*Seitenauszug*
Dies entspricht der diesem Bescheid zugrunde liegenden Norm des § 149 Abs. 5 Sätze 1 und 3 SGB VI. Danach gilt: Hat der Versicherungsträger das Versicherungskonto geklärt oder hat der Versicherte innerhalb von 6 Kalendermonate nach Versendung des Versicherungsverlaufes seinem Inhalt nicht widersprochen, stellt der Versicherungsträger die im Versicherungsverlauf enthaltenen und nicht bereits festgestellten Daten, die länger als 6 Kalenderjahre zurückliegen, durch Bescheid fest. Über die Anrechnung und Bewertung der im Versicherungsverlauf enthaltenen Daten wird erst bei Feststellung einer Leistung entschieden.

Der Bescheid vom 28. September 1995 weist darauf unter der Überschrift „allgemeine Hinweise“ auch ausdrücklich hin.

Ein weiterer Bescheid wurde unter dem 28. September 1995 nicht erteilt. Unter dem 28. September 1995 erteilte die Beklagte vielmehr, wie dort eingangs auch ausgeführt, lediglich eine Auskunft über die zugrunde gelegten rentenrechtlichen Zeiten und der sich daraus ergebenden Entgeltpunkten.

Die Rentenauskunft, die – begrifflich als Auskunft – kein Verwaltungsakt ist und die im Zusammenhang mit dem oben genannten Bescheid vom 28. September 1995 für das Familiengericht nach § 109 Abs. 3 SGB VI in der damaligen Fassung erteilt wurde, gab die Rentenhöhe auf der Grundlage des damaligen Rechts wieder, ist jedoch, wie § 109 Abs. 4 Satz 2 SGB VI klarstellend ausführt, nicht rechtsverbindlich. § 109 Abs. 4 SGB VI lautete: Rentenauskünfte sind schriftlich zu erteilen. Sie sind nicht rechtsverbindlich.

Nichts anderes ergibt sich aus der Rentenauskunft vom 28. September 1995.

Nach alledem ist eine Rechtsgrundlage für das klägerische Begehren nicht vorhanden.

Die dargestellte Rechtslage ist auch nicht verfassungswidrig. Insbesondere werden keine Grundrechte des Klägers verletzt.

Ein Verstoß gegen Art. 14 Abs. 1 Grundgesetz (GG), der das Eigentum gewährleistet, wobei Inhalt und Schranken durch die Gesetze bestimmt werden, ist nicht gegeben.

*Ziel A*
Welche Vorschrift stellt laut dem Seitenauszug klar, dass die Rentenauskunft nicht rechtsverbindlich ist?
*Ziel B*
Übertragen Sie aus dem Seitenauszug wortgetreu die Passage von „Ein weiterer Bescheid“ bis einschließlich „sind nicht rechtsverbindlich.“.

*Datenabschnitt*
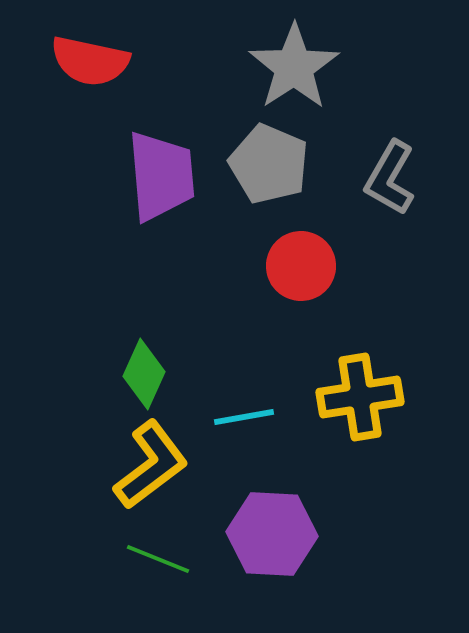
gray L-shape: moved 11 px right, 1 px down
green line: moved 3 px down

*Aufgabenergebnis A*
§ 109 Abs. 4 Satz 2 SGB VI.

*Aufgabenergebnis B*
Ein weiterer Bescheid wurde unter dem 28. September 1995 nicht erteilt. Unter dem 28. September 1995 erteilte die Beklagte vielmehr, wie dort eingangs auch ausgeführt, lediglich eine Auskunft über die zugrunde gelegten rentenrechtlichen Zeiten und der sich daraus ergebenden Entgeltpunkten.

Die Rentenauskunft, die – begrifflich als Auskunft – kein Verwaltungsakt ist und die im Zusammenhang mit dem oben genannten Bescheid vom 28. September 1995 für das Familiengericht nach § 109 Abs. 3 SGB VI in der damaligen Fassung erteilt wurde, gab die Rentenhöhe auf der Grundlage des damaligen Rechts wieder, ist jedoch, wie § 109 Abs. 4 Satz 2 SGB VI klarstellend ausführt, nicht rechtsverbindlich. § 109 Abs. 4 SGB VI lautete: Rentenauskünfte sind schriftlich zu erteilen. Sie sind nicht rechtsverbindlich.